[Collection entries]
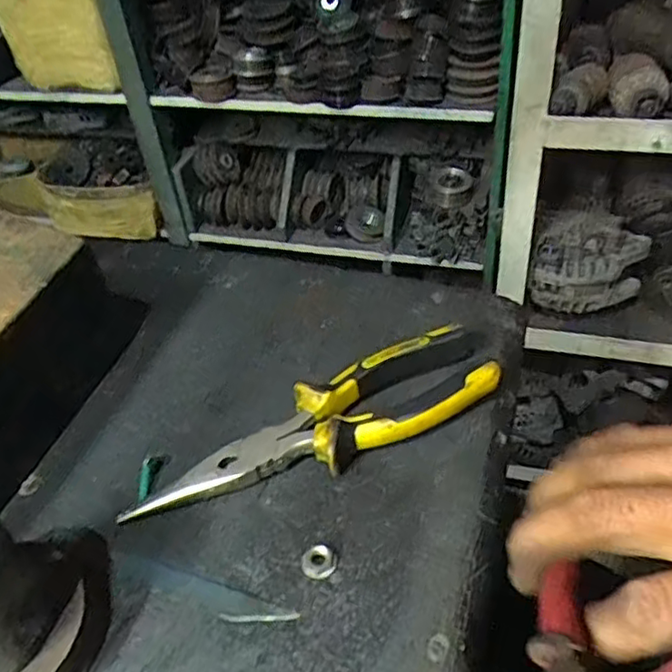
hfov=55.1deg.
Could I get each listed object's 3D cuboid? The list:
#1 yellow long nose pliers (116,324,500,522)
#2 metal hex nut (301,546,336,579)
[{"bbox_3d":[-0.004,0.045,0.327,0.196,0.027,0.049,-21,45,-15],"label":"yellow long nose pliers"},{"bbox_3d":[-0.008,0.100,0.284,0.015,0.006,0.013,21,49,26],"label":"metal hex nut"}]

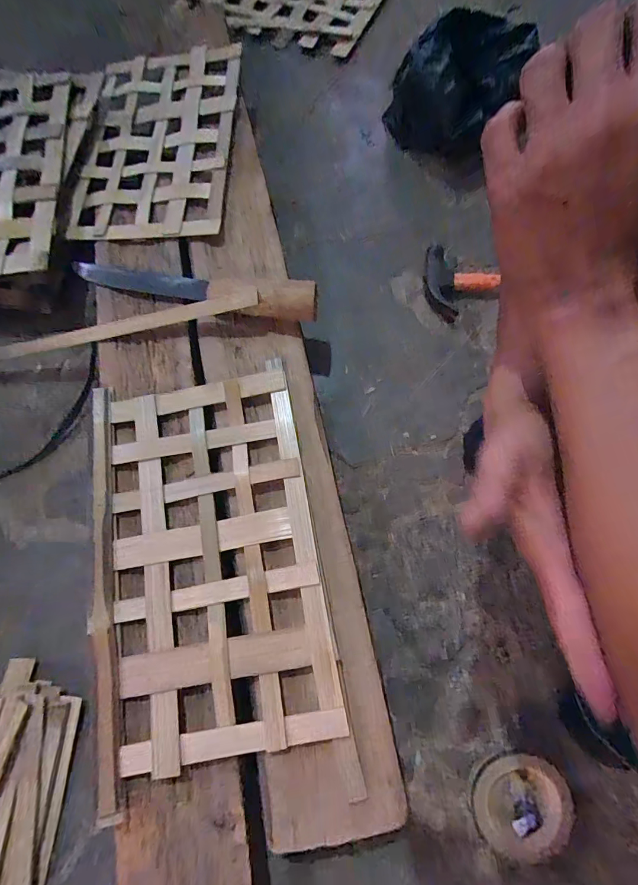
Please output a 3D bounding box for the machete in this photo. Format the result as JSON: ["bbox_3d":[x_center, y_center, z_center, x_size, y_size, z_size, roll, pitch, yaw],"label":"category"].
[{"bbox_3d":[-0.157,-0.182,0.463,0.318,0.040,0.052,12,73,5],"label":"machete"}]

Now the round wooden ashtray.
[{"bbox_3d":[0.182,0.328,0.359,0.083,0.029,0.078,0,73,0],"label":"round wooden ashtray"}]

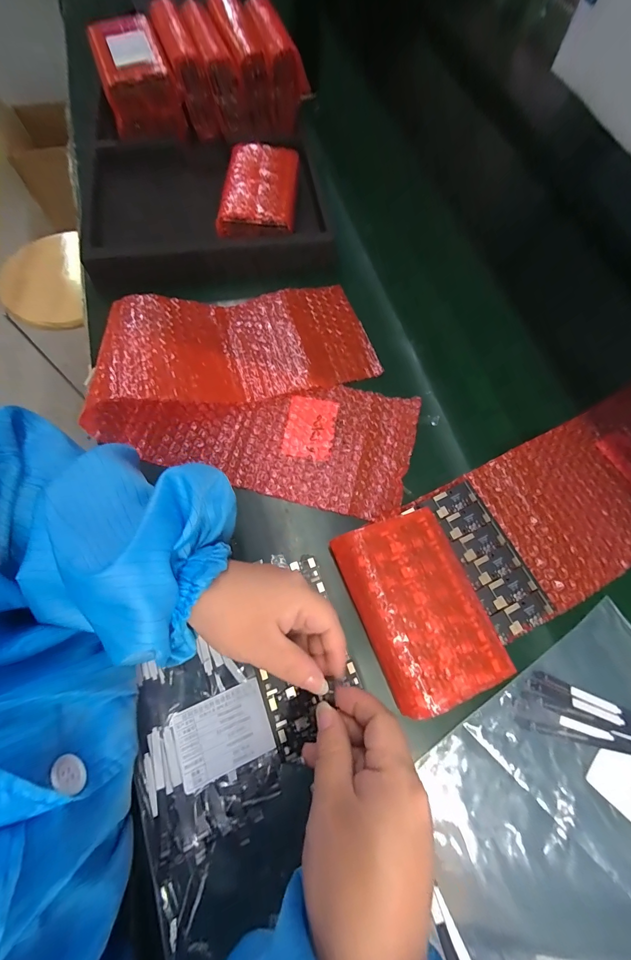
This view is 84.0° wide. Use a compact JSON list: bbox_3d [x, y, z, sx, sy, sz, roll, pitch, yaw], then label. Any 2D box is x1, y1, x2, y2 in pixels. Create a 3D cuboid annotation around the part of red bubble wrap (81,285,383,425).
[{"bbox_3d":[-0.085,-0.149,0.370,0.295,0.049,0.143,-14,70,-7],"label":"part of red bubble wrap"}]

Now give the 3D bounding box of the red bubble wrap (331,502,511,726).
[{"bbox_3d":[0.085,0.101,0.287,0.099,0.033,0.142,-19,71,-9],"label":"red bubble wrap"}]

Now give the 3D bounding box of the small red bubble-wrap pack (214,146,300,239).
[{"bbox_3d":[-0.069,-0.362,0.435,0.086,0.027,0.148,3,69,-1],"label":"small red bubble-wrap pack"}]

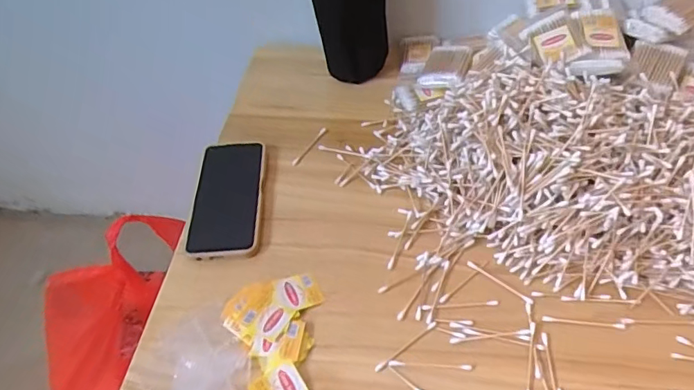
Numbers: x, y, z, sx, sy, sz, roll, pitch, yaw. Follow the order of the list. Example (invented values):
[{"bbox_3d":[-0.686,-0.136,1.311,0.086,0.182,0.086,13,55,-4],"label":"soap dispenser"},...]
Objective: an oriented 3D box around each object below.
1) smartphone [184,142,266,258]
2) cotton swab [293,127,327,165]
[{"bbox_3d":[-0.135,0.000,0.566,0.076,0.013,0.157,-5,48,1],"label":"smartphone"},{"bbox_3d":[-0.046,-0.061,0.611,0.008,0.007,0.066,26,55,25],"label":"cotton swab"}]

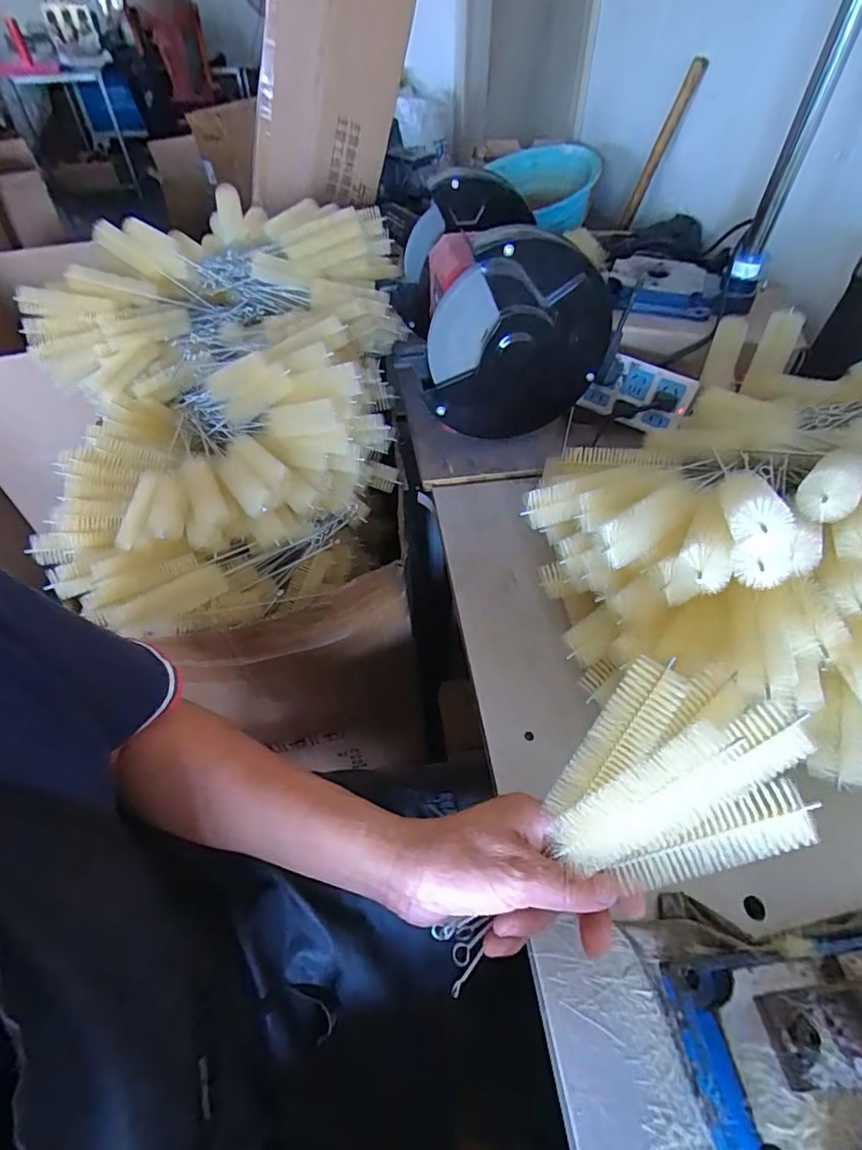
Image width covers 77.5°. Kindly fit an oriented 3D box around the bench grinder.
[{"bbox_3d":[0.058,-0.354,0.708,0.208,0.227,0.310,-11,49,-9],"label":"bench grinder"}]

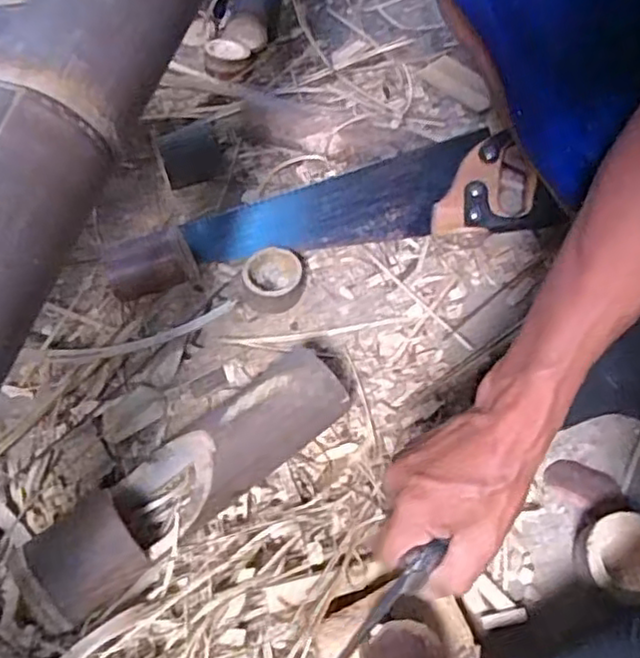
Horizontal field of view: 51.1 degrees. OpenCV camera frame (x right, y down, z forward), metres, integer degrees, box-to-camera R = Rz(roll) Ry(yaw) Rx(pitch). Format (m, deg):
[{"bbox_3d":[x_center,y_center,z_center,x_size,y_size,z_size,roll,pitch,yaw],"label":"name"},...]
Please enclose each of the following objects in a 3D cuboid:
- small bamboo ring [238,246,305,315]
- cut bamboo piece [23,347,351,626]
[{"bbox_3d":[-0.050,-0.052,0.706,0.066,0.035,0.060,0,62,0],"label":"small bamboo ring"},{"bbox_3d":[-0.112,0.123,0.592,0.308,0.064,0.097,-34,67,-17],"label":"cut bamboo piece"}]

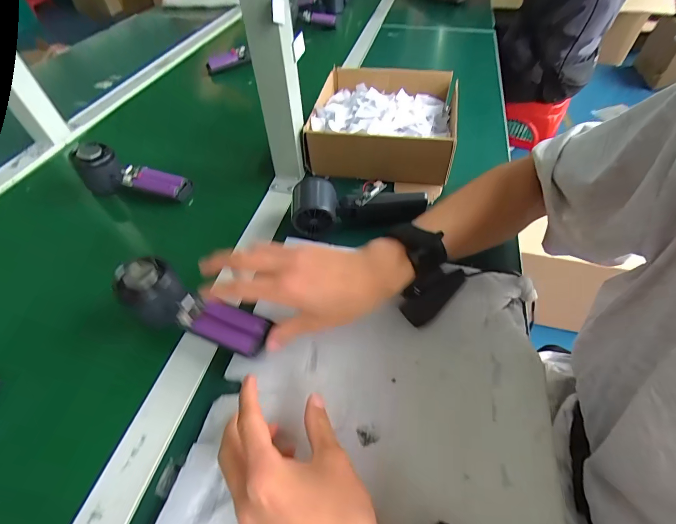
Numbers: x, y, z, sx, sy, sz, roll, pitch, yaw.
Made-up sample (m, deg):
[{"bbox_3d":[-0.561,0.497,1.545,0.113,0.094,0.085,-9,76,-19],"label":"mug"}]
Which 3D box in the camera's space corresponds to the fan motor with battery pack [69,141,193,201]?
[{"bbox_3d":[-0.295,-0.124,0.482,0.156,0.050,0.056,10,51,10],"label":"fan motor with battery pack"}]

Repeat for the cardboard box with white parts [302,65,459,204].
[{"bbox_3d":[0.073,-0.223,0.536,0.202,0.080,0.243,9,51,9],"label":"cardboard box with white parts"}]

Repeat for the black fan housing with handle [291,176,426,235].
[{"bbox_3d":[0.026,-0.073,0.423,0.165,0.059,0.052,-5,50,-2],"label":"black fan housing with handle"}]

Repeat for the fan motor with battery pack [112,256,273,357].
[{"bbox_3d":[-0.139,0.045,0.328,0.152,0.033,0.051,23,54,8],"label":"fan motor with battery pack"}]

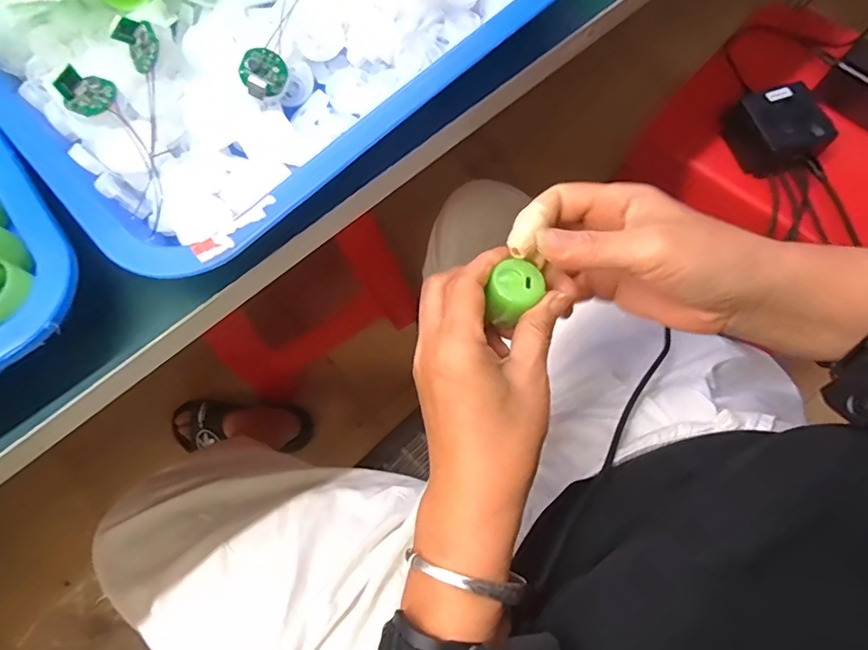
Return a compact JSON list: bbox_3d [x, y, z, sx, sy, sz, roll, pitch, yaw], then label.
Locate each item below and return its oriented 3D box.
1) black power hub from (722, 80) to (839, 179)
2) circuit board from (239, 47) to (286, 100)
[{"bbox_3d":[0.364,-0.207,0.540,0.071,0.050,0.088,-26,73,-7],"label":"black power hub"},{"bbox_3d":[-0.089,-0.133,0.265,0.023,0.013,0.024,29,77,-23],"label":"circuit board"}]

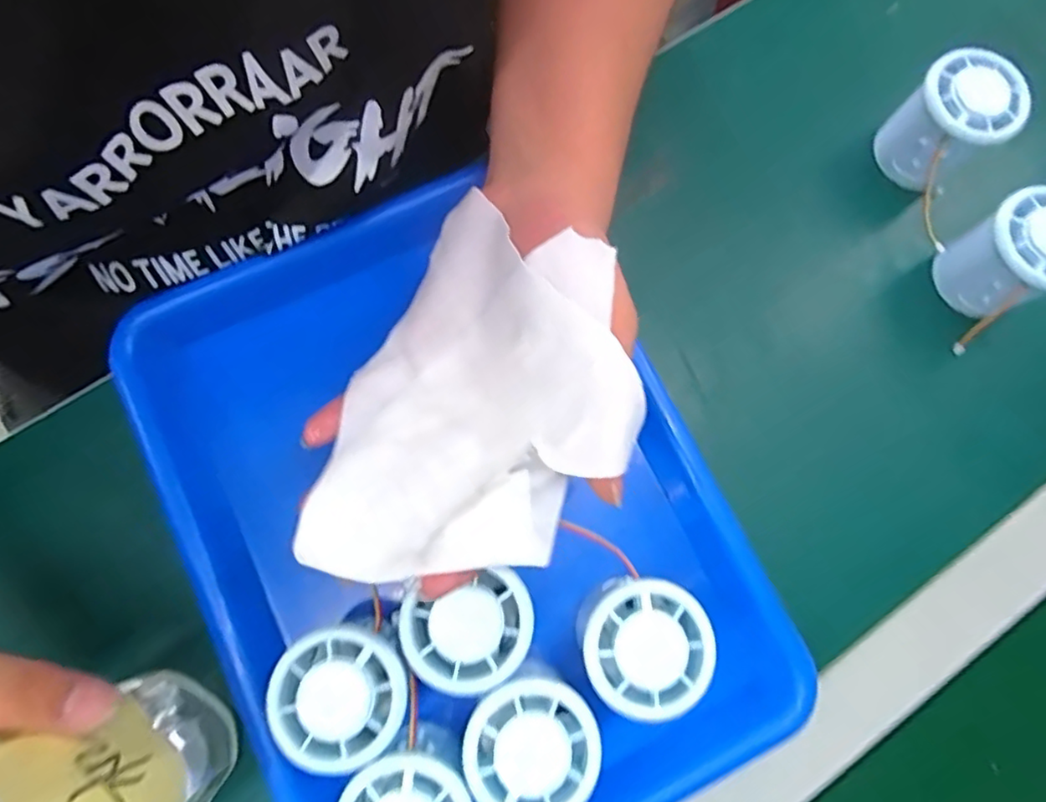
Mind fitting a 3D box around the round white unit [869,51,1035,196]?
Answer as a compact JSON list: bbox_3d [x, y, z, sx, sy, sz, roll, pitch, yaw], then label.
[{"bbox_3d":[0.249,-0.161,0.361,0.048,0.067,0.051,0,79,-2],"label":"round white unit"}]

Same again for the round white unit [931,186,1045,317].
[{"bbox_3d":[0.276,-0.082,0.342,0.052,0.053,0.057,-28,82,-7],"label":"round white unit"}]

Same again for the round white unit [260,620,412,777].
[{"bbox_3d":[-0.079,0.127,0.270,0.056,0.033,0.056,-34,83,-8],"label":"round white unit"}]

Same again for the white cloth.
[{"bbox_3d":[-0.024,0.003,0.242,0.130,0.026,0.153,31,88,36],"label":"white cloth"}]

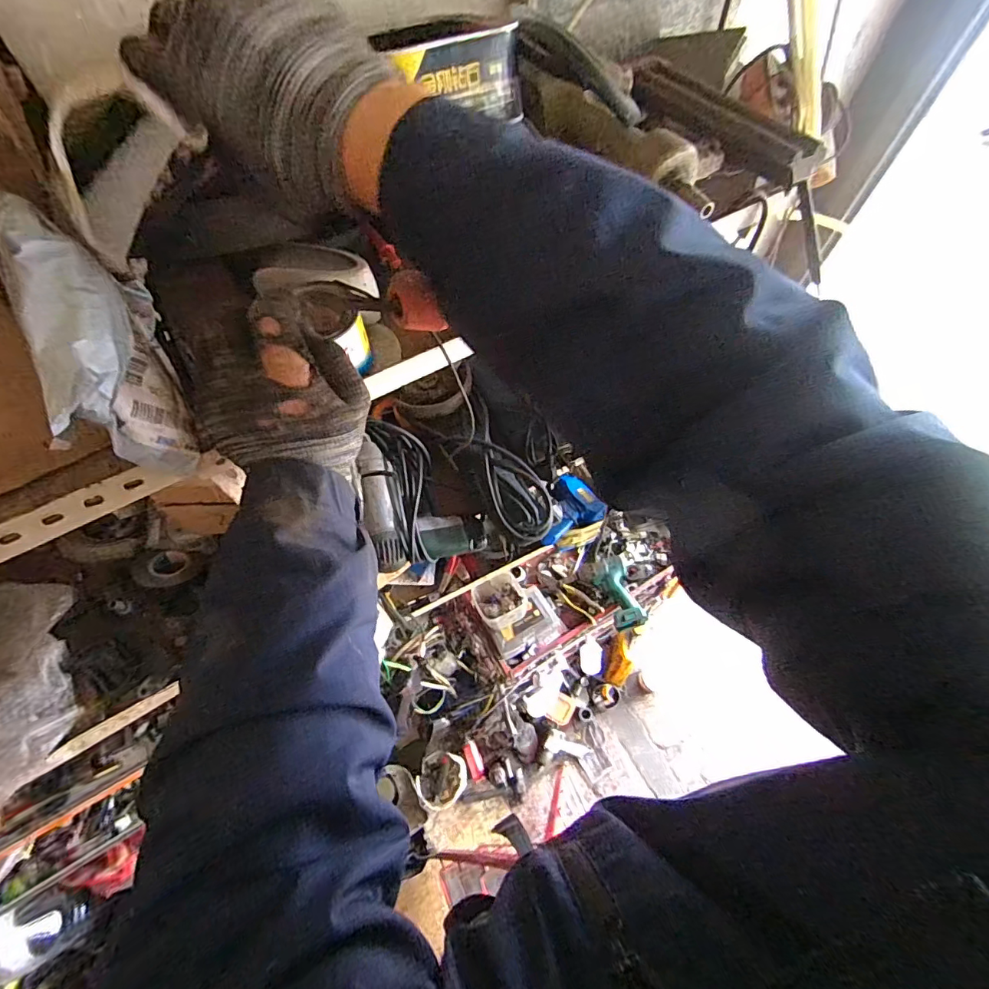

## [WHAT THE TASK ASKS]
Exactly one number is wanted in reply: the count of lines above that hold the string "below".

## [SOLUTION TO THE EXERCISE]
2